Qualified Residential Mortgage: Background Data Analysis on Credit Risk Retention
Aug. 1, 2013
Joshua White and Scott Bauguess
In 2011, the Commission, OCC, FRB, FDIC, FHFA, and HUD jointly proposed the criteria for a qualified residential mortgage (QRM). The Commission received comments3 on the 2011 proposing release that questioned both the relevance of the data used in the proposing release and the underlying analysis. For example, Genworth suggested that the Agencies’ analysis is flawed because (1) it reflects only loans purchased by GSEs and thus excludes mortgage originations held in non-GSE portfolios, and (2) multivariate analysis was not conducted and some QRM proposed parameters might not significantly impact default risk once the primary factors are held constant. Commentators were also concerned that (3) private mortgage insurance (PMI) was not examined in the proposing release.
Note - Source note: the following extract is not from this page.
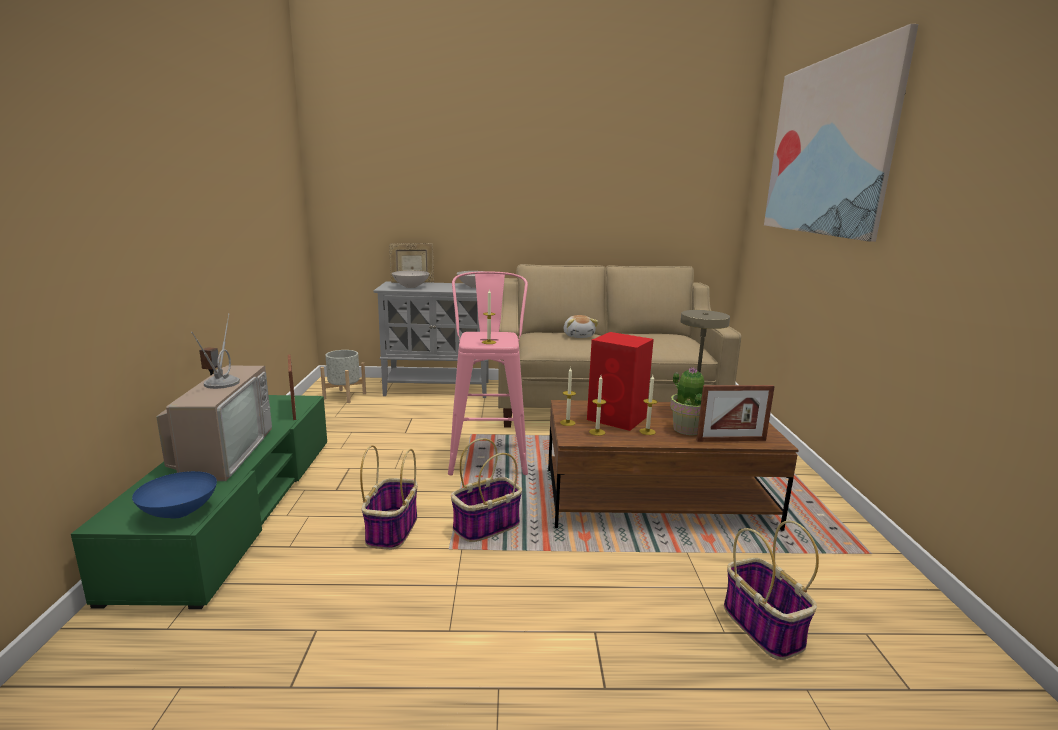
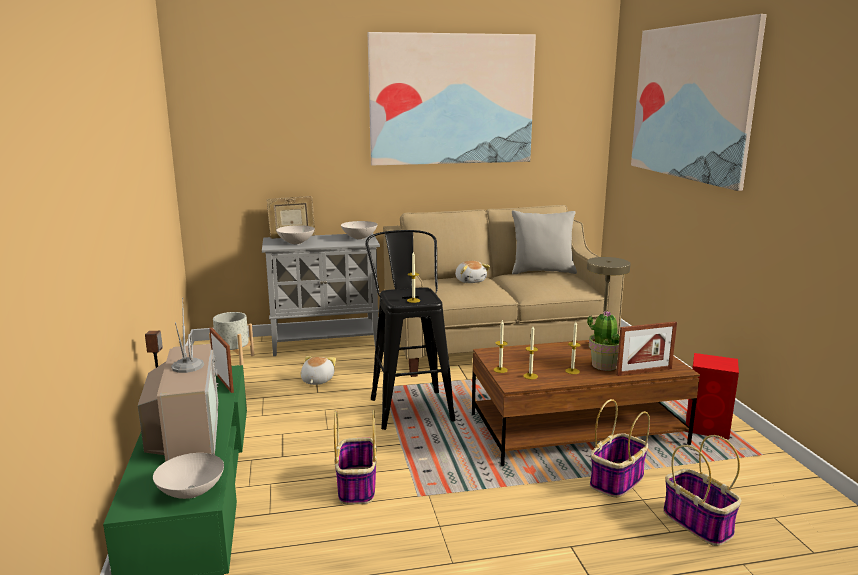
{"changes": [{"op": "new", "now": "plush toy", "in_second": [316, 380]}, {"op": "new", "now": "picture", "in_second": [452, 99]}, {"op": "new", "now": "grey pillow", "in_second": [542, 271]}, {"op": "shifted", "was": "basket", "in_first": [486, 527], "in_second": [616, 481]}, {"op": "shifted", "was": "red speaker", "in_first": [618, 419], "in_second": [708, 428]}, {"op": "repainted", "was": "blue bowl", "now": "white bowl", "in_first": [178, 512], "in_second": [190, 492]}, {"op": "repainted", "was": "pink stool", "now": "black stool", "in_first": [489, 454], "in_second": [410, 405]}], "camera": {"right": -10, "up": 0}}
For example, Mortgage Guaranty Insurance Corporation (MGIC) cited studies by Milliman, Inc. and Promontory Financial Group that show a negative association between PMI and default risk, and pointed to the emphasis of the Dodd-Frank Act on mortgage insurance “to the extent such insurance or credit enhancement reduces the risk of default.”
This document provides an analysis of serious delinquencies among non-GSE securitized mortgages (“private label mortgages”) to address these comments, and to further understand the potential economic effects related to the definition of the term QRM. This analysis also considers the impact of the qualified mortgage (QM) definition on serious delinquency, including the effect of setting QRM guidelines narrower than those for QM.